I think it's just my nature that I evaluate my play after every losing hand, always trying to think of alternative ways that I may have played the hand. hind sight is 20/20 of course, and it's important to give yourself a break, but on the other hand it's clear that I did make some errors and my three hundred dollar loss easily could have been a 250 loss had I made some better decisions. it's not fun to admit this..much easier to blame bad luck....one mistake I constantly make is assuming that in the absence of any other information, a player plays pretty much as I do...so for example there was one hand today (this was my first brush with the aforementioned maniac who had just sat down) when I raised first in in late position with pocket 77 and this fellow cold calls..flop comes all big cards I fire once, he calls.....on the turn I'm desperately trying to come up with a hand that *I* would have called with on flop after cold calling a preflop raise...and I couldn't think of one that would allow me to bet...so I checked...big mistake..he bets the turn, I fold, and he turns over 9, 3 of hearts...yikes..talk about eating humble pie...and he wasn't nearly done with me as I've said.. so, moral of the story...the only thing I can control in poker is my own play. if I do that well, the rest will eventually take care of itself...

━━━━━━

## What needs to be done
Answer these from the poker post:
(a) How much did the writer lose?
(b) What pocket pair did the writer raise with in late position?
(c) What cards did the opponent turn over after the writer folded?
The records come from an unrelated source.

## Supplied information

━━━━━━

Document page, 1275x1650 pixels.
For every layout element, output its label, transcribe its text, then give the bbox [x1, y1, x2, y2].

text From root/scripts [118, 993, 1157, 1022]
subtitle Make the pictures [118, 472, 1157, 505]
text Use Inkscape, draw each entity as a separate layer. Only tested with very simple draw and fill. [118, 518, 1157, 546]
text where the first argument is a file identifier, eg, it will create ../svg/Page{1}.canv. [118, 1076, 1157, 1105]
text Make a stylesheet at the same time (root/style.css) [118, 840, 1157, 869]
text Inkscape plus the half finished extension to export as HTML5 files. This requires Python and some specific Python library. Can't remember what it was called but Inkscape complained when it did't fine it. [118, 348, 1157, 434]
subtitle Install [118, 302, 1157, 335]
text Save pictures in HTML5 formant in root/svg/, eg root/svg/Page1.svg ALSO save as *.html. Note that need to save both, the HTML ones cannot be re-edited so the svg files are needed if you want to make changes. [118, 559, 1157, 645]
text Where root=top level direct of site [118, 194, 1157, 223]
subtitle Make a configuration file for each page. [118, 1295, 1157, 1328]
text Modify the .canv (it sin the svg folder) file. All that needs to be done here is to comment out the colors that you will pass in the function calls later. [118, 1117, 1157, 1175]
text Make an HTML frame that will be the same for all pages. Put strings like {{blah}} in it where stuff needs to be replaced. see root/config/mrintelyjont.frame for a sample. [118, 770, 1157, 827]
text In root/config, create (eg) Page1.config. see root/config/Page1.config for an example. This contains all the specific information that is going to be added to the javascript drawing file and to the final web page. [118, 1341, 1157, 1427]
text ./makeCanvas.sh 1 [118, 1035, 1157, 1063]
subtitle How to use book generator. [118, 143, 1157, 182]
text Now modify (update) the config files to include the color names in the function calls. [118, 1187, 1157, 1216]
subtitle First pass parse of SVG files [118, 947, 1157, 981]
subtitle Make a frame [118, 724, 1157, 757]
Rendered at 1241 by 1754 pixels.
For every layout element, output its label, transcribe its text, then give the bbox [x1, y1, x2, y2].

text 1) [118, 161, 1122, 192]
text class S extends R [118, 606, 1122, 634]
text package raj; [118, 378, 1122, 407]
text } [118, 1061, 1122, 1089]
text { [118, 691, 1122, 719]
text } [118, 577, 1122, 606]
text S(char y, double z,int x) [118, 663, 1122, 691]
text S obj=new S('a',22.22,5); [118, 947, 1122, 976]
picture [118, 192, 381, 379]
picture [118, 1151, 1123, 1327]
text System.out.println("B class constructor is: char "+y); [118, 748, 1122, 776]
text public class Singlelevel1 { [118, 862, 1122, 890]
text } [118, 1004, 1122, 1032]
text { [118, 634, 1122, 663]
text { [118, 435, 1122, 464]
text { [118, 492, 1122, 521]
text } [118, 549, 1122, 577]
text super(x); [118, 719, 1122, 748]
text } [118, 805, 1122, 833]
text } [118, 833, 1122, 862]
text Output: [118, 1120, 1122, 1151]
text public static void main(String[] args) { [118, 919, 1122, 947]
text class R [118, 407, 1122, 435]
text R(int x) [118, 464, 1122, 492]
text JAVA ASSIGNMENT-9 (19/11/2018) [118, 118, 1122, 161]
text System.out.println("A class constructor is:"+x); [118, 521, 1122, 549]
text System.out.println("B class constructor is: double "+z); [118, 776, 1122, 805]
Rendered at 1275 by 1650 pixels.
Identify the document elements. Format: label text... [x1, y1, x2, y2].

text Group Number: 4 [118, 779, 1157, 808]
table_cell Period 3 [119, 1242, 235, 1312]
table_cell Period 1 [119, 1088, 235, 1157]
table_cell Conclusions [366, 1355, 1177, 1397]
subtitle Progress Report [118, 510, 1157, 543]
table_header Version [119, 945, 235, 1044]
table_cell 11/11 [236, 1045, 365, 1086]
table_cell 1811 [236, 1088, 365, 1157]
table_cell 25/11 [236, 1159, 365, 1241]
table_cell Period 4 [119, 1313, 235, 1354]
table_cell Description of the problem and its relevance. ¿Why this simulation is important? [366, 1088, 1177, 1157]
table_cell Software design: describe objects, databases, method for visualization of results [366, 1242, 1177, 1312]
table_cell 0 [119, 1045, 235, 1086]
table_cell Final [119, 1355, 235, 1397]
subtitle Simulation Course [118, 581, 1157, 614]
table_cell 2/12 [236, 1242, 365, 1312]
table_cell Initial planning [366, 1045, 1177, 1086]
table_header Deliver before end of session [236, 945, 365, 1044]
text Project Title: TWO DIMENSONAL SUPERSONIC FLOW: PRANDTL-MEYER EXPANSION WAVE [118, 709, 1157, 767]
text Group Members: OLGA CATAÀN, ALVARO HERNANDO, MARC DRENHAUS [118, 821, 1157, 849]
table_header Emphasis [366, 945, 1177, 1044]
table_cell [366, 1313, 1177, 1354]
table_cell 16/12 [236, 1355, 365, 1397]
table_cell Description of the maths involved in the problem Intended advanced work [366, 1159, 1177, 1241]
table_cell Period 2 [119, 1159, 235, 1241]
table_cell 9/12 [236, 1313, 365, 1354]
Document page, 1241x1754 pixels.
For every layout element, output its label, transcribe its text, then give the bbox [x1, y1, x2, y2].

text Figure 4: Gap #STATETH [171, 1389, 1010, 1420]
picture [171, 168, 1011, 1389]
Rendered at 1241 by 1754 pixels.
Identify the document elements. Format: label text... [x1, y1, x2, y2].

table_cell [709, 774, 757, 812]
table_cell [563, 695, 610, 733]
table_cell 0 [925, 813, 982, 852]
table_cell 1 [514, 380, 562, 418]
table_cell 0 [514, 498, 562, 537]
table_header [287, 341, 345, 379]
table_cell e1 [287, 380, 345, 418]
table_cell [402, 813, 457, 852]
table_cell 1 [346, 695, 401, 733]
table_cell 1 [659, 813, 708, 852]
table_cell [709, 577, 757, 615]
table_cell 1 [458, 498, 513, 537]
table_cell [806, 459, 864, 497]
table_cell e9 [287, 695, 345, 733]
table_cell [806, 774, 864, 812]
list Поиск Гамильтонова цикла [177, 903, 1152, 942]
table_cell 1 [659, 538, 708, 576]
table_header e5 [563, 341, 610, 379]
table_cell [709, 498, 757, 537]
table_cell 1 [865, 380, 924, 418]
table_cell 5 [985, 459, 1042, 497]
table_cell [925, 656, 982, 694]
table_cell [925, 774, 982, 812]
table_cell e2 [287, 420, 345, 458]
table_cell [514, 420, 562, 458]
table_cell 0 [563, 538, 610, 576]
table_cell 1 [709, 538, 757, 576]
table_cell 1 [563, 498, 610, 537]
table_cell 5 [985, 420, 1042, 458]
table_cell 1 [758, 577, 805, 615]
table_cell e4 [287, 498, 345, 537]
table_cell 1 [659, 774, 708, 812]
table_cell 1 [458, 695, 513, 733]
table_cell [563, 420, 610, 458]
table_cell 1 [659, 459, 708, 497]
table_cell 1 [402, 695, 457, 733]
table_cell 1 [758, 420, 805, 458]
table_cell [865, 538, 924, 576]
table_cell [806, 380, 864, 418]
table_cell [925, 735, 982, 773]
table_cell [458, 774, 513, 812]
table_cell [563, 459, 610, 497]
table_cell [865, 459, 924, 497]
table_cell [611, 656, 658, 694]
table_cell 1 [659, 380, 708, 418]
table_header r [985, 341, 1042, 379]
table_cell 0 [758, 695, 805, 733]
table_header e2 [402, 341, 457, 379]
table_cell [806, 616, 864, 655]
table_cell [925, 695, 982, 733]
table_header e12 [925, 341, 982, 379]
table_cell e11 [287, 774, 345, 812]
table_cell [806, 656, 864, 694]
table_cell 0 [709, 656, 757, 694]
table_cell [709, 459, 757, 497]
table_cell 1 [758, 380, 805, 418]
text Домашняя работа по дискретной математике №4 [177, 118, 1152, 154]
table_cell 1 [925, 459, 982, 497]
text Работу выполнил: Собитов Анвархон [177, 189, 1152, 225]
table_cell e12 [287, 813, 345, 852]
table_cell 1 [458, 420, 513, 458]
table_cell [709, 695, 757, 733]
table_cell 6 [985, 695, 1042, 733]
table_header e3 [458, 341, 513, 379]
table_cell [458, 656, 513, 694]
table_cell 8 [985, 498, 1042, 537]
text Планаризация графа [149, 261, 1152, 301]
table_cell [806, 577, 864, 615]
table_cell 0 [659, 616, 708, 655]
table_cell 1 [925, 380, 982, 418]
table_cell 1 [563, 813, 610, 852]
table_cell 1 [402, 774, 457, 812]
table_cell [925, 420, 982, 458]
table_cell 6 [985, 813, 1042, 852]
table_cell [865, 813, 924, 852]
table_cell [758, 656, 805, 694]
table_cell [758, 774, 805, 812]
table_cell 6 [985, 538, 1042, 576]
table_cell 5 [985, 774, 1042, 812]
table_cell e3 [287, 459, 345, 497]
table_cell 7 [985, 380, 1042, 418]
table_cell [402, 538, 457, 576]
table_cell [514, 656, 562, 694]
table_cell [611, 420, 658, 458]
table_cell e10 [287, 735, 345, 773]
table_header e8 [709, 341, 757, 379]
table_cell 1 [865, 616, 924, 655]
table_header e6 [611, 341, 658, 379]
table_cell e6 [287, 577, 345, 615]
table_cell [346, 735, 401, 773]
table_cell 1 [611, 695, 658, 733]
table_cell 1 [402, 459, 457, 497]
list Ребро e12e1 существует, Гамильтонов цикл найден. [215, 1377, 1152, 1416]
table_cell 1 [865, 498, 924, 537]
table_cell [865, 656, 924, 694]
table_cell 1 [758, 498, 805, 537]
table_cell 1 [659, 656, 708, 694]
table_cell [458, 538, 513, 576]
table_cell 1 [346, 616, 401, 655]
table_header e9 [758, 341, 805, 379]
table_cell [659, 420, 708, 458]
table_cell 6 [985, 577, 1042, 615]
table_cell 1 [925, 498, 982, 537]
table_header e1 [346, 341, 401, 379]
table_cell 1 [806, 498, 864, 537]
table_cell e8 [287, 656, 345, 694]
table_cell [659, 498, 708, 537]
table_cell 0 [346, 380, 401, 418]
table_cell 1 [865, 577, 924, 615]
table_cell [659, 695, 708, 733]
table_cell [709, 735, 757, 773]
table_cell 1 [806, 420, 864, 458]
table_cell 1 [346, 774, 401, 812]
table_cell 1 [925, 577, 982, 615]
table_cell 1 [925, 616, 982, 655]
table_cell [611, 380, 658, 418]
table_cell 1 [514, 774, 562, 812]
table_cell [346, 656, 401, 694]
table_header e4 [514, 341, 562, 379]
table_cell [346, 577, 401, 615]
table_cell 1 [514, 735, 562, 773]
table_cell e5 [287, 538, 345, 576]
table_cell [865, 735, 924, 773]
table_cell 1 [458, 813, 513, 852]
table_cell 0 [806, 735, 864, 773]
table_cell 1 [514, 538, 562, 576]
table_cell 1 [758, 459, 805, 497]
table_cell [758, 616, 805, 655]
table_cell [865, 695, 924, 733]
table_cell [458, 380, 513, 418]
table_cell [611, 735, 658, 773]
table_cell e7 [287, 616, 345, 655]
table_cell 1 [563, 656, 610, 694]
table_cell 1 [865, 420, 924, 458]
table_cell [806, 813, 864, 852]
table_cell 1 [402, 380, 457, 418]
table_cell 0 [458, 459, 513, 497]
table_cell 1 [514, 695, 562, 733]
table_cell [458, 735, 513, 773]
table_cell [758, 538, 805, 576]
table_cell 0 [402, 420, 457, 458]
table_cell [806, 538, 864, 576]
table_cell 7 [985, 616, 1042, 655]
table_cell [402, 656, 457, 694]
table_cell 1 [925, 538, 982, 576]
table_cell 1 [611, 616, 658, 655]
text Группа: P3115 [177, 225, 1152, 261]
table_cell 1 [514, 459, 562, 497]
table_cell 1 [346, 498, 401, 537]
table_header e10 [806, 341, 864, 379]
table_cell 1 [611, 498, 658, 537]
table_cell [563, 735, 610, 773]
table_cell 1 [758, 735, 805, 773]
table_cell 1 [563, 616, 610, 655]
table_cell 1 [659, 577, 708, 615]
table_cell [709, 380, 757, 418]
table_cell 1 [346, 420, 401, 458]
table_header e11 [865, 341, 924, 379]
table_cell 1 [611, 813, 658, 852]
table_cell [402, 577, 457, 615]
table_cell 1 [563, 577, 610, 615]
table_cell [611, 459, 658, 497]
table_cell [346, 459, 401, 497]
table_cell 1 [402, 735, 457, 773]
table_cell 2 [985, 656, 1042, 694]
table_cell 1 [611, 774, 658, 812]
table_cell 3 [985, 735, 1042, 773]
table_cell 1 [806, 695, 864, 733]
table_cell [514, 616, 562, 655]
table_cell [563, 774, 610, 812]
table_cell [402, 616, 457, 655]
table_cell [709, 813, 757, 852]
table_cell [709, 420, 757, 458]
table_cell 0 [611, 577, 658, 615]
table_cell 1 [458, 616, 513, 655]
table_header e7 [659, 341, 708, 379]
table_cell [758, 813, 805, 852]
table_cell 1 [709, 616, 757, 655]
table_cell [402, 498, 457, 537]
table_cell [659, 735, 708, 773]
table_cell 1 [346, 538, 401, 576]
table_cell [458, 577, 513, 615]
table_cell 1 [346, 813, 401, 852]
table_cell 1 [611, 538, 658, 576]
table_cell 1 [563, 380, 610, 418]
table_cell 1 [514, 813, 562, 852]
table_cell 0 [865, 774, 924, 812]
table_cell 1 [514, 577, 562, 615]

━━━━━━

## Answer to the exercise
(a) Three hundred dollars.
(b) Pocket 77.
(c) 9, 3 of hearts.